• [What is needed] In the data below, find the line containing "For every layout"; transcribe it and each line after it exactly, through the last, skipping pictures.
(Record extracts)
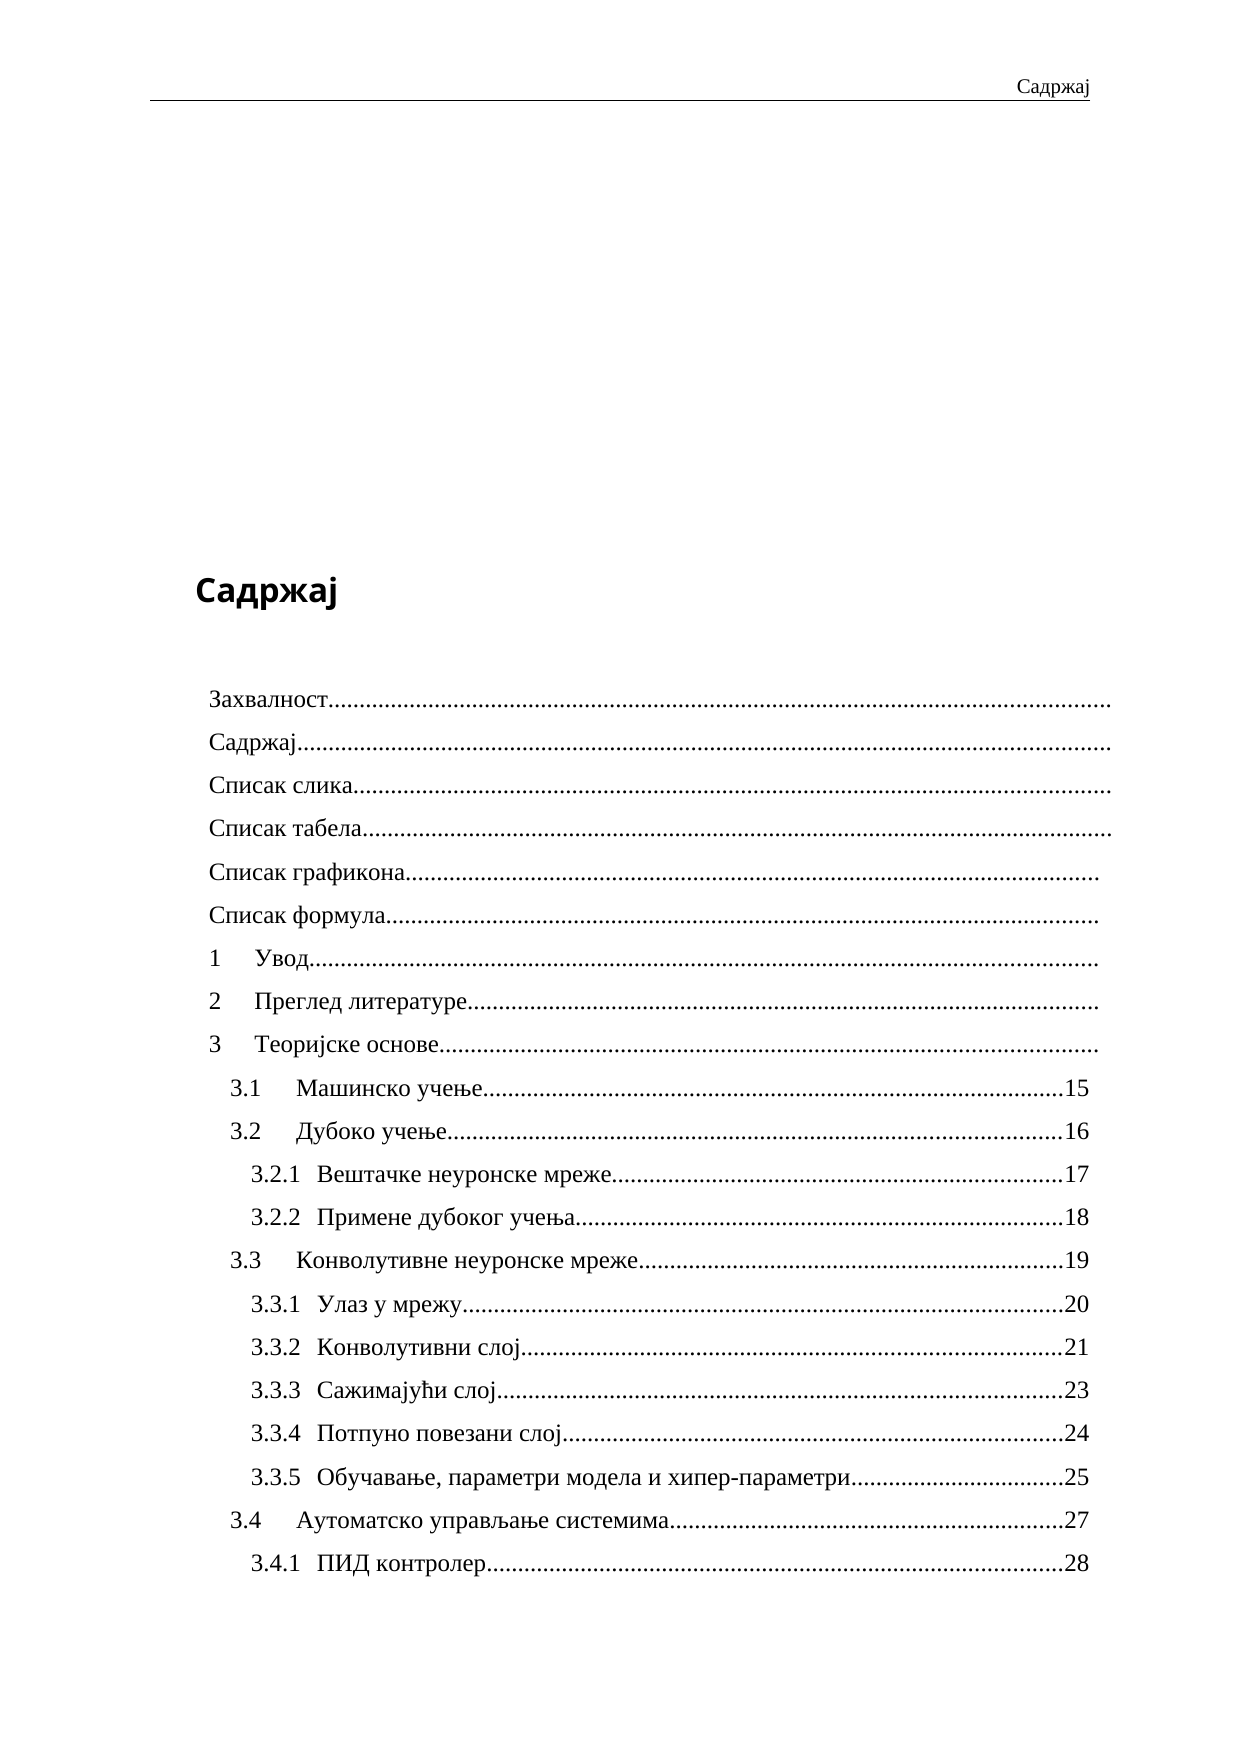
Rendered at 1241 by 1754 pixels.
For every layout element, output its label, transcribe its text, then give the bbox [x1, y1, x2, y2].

subtitle Садржај [195, 567, 972, 612]
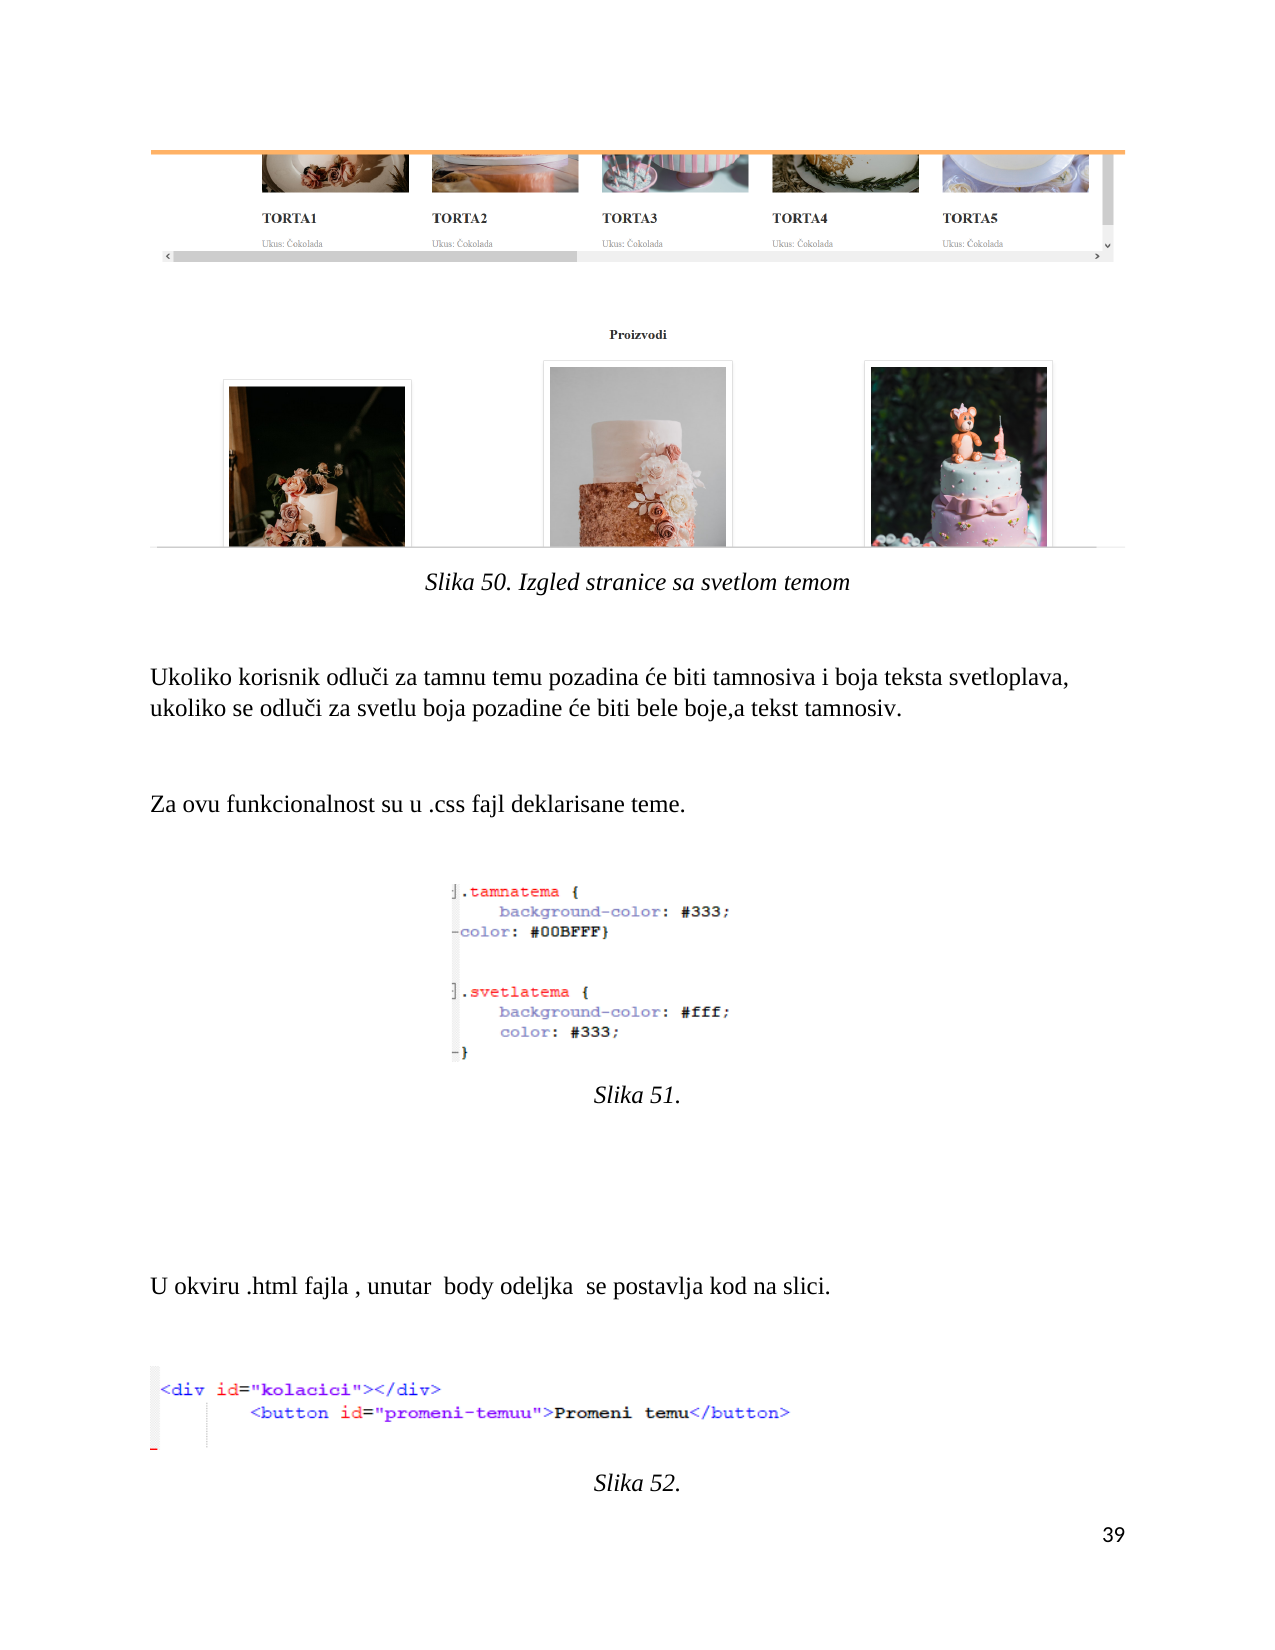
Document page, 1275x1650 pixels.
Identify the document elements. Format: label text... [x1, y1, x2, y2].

text Slika 52. [150, 1468, 1125, 1497]
picture [150, 150, 1125, 548]
text Ukoliko korisnik odluči za tamnu temu pozadina će biti tamnosiva i boja teksta svetloplava, ukoliko se odluči za svetlu boja pozadine će biti bele boje,a tekst tamnosiv. [150, 662, 1125, 722]
picture [150, 1366, 933, 1450]
text Slika 51. [150, 1081, 1125, 1109]
picture [451, 884, 824, 1062]
text Za ovu funkcionalnost su u .css fajl deklarisane teme. [150, 789, 1125, 817]
text Slika 50. Izgled stranice sa svetlom temom [150, 567, 1125, 596]
text U okviru .html fajla , unutar body odeljka se postavlja kod na slici. [150, 1271, 1125, 1300]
(End Record extracts)
• [Result of this task]
For every layout element, output its label, transcribe its text, then give the bbox [x1, y1, x2, y2].

subtitle Садржај [195, 567, 972, 612]
Document page, 1275x1650 pixels.
Identify the document elements. Format: label text... [x1, y1, x2, y2].

text Slika 52. [150, 1468, 1125, 1497]
picture [150, 150, 1125, 548]
text Ukoliko korisnik odluči za tamnu temu pozadina će biti tamnosiva i boja teksta svetloplava, ukoliko se odluči za svetlu boja pozadine će biti bele boje,a tekst tamnosiv. [150, 662, 1125, 722]
picture [150, 1366, 933, 1450]
text Slika 51. [150, 1081, 1125, 1109]
picture [451, 884, 824, 1062]
text Za ovu funkcionalnost su u .css fajl deklarisane teme. [150, 789, 1125, 817]
text Slika 50. Izgled stranice sa svetlom temom [150, 567, 1125, 596]
text U okviru .html fajla , unutar body odeljka se postavlja kod na slici. [150, 1271, 1125, 1300]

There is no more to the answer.